Scaling a niche brand: advice from WeWork co-founder Miguel McKelvey

Original source details coming soon.

Executive overview

Three founders call in with growth challenges: a premium pants brand, a grief-care gifting company, and a history merchandise store. Each faces the same core tension — a strong product with limited reach and unclear next channel.

The recurring answer: tell the story behind the product relentlessly, meet customers where they search (including AI), and lean into the specific moment of need rather than broad awareness.

The brand story you omit is the sale you lose.

Copa Threads — premium pants with a hidden story

  • Founder Jane Barthel: neonatologist turned clothing maker, pants priced at $295, made in a Minneapolis women-owned factory.
  • $15,000 in sales since launch (mid-2025), mostly friends, family, and one local boutique.
  • Goal: sustainable side hustle, eventually a full business post-medicine career.
  • Problem: the website shows beautiful pants but none of the origin story — local factory, US-sourced fabric, handmade craft.
  • The why matters: customers paying a premium need to understand what they're buying.
  • McKelvey's parallel: American Giant succeeds by making the manufacturing story the front page, not a footnote.
  • Tactics recommended:
    • Tell the factory story, the fabric sourcing story, and the personal origin story on Instagram — repeatedly, not once.
    • Pursue user-generated content; photos of customers wearing the pants in real settings are high-converting.
    • Seed the pants with local restaurant servers or coffee shop staff — visible, public, conversation-starting.
    • Resist pressure to make black pants; the colorful "wearable art" positioning is the differentiator.

Good Grief — care packages for life's hard moments

  • Founder Melissa Jensky: co-founded with her sister in April 2021 after personal experiences with illness, infertility, miscarriage, and family loss.
  • Revenue: ~$200,000/year for three years, down 7% in the most recent year.
  • Previous growth engine: Google Shopping ads — collapsed in summer 2024 for unclear reasons.
  • Challenge: diversifying channels with limited time and budget; purchase intent is situational, not constant.
  • Repeat customer rate: 20%; many discovered the brand by being gifted a package first.
  • B2B employee gifting exists (Nike, Microsoft, Gates Foundation orders seen) but hard to scale without a direct corporate contact.

Content and SEO strategy

  • McKelvey's key insight: build a webpage for every search query someone might make in a grief moment — "what to do when a friend has a miscarriage," etc.
  • Optimise those pages for AI crawlers, not just Google; people now ask AI assistants what to do in emotional situations.
  • Produce TikTok and YouTube videos answering the same questions — be the resource, not just the store.
  • The brand's job is to solve "I don't know what to say or do" — make that the explicit marketing message.

Channel diversification

  • B2B gifting (HR teams, employee bereavement support) is high-potential; start locally rather than cold-emailing Fortune 500s.
  • Direct mail: a physical card kept in a drawer creates recall at the exact moment of need — hard to replicate digitally.
  • Email is already bimonthly; consider AI-assisted automation to test frequency and increase brand presence without adding workload.
  • Grief in the workplace costs US employers $75B+ annually — a concrete B2B pitch anchor.
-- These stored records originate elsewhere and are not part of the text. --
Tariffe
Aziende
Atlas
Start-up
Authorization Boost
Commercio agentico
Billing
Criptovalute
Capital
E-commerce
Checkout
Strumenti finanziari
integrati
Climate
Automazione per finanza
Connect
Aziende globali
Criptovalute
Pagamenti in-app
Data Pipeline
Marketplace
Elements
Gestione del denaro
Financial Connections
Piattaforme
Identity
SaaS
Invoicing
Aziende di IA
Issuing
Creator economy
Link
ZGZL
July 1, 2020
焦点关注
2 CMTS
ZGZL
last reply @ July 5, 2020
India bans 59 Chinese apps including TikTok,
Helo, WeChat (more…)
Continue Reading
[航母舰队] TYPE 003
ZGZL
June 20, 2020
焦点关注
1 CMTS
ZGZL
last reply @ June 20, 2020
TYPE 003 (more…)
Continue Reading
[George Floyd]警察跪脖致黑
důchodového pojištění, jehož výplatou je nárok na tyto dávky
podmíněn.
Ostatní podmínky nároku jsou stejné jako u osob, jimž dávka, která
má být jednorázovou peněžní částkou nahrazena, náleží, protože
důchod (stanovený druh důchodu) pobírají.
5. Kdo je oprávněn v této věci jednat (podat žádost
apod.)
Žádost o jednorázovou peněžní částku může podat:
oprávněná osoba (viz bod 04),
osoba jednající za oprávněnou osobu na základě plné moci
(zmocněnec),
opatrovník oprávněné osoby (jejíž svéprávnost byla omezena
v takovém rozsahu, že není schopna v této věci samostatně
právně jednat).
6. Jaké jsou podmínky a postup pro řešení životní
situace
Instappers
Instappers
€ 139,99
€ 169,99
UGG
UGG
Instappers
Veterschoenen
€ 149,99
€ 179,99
The History List — history merchandise and content

  • Founder Lee Wright: started as a content site in 2016, now ~hundreds of SKUs (t-shirts, hats, pins, antiques, rare finds).
  • Revenue: $750,000 last year, ~50% gross margin, ~$20 blended CAC, $80 average order value.
  • Distribution: mostly direct website; some sales at historic sites and reenactment events.
  • Social: 60,000 Facebook followers, 14,000 Instagram followers; newsletter with 50% open rate, sent twice weekly.
  • Timing: 2026 is the US 250th anniversary — a rare moment of heightened public interest in history.

Growth tactics

  • McKelvey: the unit economics already look strong — $20 CAC on $80 AOV at 50% margin; scaling spend is the obvious move.
  • TikTok: the platform rewards narrative storytelling by real people; history content performs well there even with an older-skewing audience (platform demographics are aging up).
  • Podcast advertising: target smaller niche history podcasts (10,000-listener shows) rather than large network shows with high minimums.
  • Consider co-branded merchandise with smaller history podcasts that lack their own merch.
  • Continue the "surprising and accessible" social content strategy already in place via History Dame.
  • Own a podcast: a weekly episode highlighting one historical item and its story doubles as content marketing and brand-building.

Closing advice from McKelvey

  • Look hard at the things you're bad at or avoid — those are the gaps most likely to cause problems.
  • Delegating away your weak areas entirely (e.g., delegating finance so you never think about money) creates blind spots.
  • Founders must stay responsible for everything, even areas they dislike, especially early on.